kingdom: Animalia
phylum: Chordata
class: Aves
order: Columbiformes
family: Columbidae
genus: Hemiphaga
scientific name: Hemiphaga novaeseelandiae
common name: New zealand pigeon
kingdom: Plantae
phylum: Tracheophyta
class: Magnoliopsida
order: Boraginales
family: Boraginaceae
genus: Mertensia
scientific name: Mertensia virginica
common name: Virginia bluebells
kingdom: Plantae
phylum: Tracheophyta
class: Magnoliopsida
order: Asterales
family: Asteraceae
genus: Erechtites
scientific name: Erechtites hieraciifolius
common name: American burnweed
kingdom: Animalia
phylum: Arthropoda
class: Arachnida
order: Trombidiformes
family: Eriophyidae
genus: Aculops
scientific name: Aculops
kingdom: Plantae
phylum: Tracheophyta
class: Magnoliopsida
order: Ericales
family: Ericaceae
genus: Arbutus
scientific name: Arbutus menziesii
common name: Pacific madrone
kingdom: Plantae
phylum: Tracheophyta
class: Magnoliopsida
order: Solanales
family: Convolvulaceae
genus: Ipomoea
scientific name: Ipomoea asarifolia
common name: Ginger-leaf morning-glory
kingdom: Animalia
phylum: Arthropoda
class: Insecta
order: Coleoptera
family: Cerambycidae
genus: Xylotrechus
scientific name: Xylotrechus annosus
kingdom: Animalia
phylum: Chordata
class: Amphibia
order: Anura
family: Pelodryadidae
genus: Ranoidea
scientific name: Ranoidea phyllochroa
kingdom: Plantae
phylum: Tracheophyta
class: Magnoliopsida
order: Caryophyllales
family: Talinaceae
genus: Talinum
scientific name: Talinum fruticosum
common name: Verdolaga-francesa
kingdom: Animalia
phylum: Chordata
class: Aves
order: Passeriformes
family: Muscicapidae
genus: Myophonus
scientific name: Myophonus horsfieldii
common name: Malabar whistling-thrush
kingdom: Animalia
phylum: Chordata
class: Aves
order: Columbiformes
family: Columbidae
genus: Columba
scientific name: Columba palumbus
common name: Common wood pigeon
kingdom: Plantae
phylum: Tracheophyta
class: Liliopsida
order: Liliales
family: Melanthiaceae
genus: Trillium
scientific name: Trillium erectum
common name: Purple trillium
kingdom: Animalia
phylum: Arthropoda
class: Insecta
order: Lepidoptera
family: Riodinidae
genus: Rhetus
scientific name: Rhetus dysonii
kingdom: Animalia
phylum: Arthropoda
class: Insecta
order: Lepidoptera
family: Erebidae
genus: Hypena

> **The exercise**
Put all of the lines above into a numbered list, leaving out any blank lines.

> **Written solution**
1. kingdom: Animalia
2. phylum: Chordata
3. class: Aves
4. order: Columbiformes
5. family: Columbidae
6. genus: Hemiphaga
7. scientific name: Hemiphaga novaeseelandiae
8. common name: New zealand pigeon
9. kingdom: Plantae
10. phylum: Tracheophyta
11. class: Magnoliopsida
12. order: Boraginales
13. family: Boraginaceae
14. genus: Mertensia
15. scientific name: Mertensia virginica
16. common name: Virginia bluebells
17. kingdom: Plantae
18. phylum: Tracheophyta
19. class: Magnoliopsida
20. order: Asterales
21. family: Asteraceae
22. genus: Erechtites
23. scientific name: Erechtites hieraciifolius
24. common name: American burnweed
25. kingdom: Animalia
26. phylum: Arthropoda
27. class: Arachnida
28. order: Trombidiformes
29. family: Eriophyidae
30. genus: Aculops
31. scientific name: Aculops
32. kingdom: Plantae
33. phylum: Tracheophyta
34. class: Magnoliopsida
35. order: Ericales
36. family: Ericaceae
37. genus: Arbutus
38. scientific name: Arbutus menziesii
39. common name: Pacific madrone
40. kingdom: Plantae
41. phylum: Tracheophyta
42. class: Magnoliopsida
43. order: Solanales
44. family: Convolvulaceae
45. genus: Ipomoea
46. scientific name: Ipomoea asarifolia
47. common name: Ginger-leaf morning-glory
48. kingdom: Animalia
49. phylum: Arthropoda
50. class: Insecta
51. order: Coleoptera
52. family: Cerambycidae
53. genus: Xylotrechus
54. scientific name: Xylotrechus annosus
55. kingdom: Animalia
56. phylum: Chordata
57. class: Amphibia
58. order: Anura
59. family: Pelodryadidae
60. genus: Ranoidea
61. scientific name: Ranoidea phyllochroa
62. kingdom: Plantae
63. phylum: Tracheophyta
64. class: Magnoliopsida
65. order: Caryophyllales
66. family: Talinaceae
67. genus: Talinum
68. scientific name: Talinum fruticosum
69. common name: Verdolaga-francesa
70. kingdom: Animalia
71. phylum: Chordata
72. class: Aves
73. order: Passeriformes
74. family: Muscicapidae
75. genus: Myophonus
76. scientific name: Myophonus horsfieldii
77. common name: Malabar whistling-thrush
78. kingdom: Animalia
79. phylum: Chordata
80. class: Aves
81. order: Columbiformes
82. family: Columbidae
83. genus: Columba
84. scientific name: Columba palumbus
85. common name: Common wood pigeon
86. kingdom: Plantae
87. phylum: Tracheophyta
88. class: Liliopsida
89. order: Liliales
90. family: Melanthiaceae
91. genus: Trillium
92. scientific name: Trillium erectum
93. common name: Purple trillium
94. kingdom: Animalia
95. phylum: Arthropoda
96. class: Insecta
97. order: Lepidoptera
98. family: Riodinidae
99. genus: Rhetus
100. scientific name: Rhetus dysonii
101. kingdom: Animalia
102. phylum: Arthropoda
103. class: Insecta
104. order: Lepidoptera
105. family: Erebidae
106. genus: Hypena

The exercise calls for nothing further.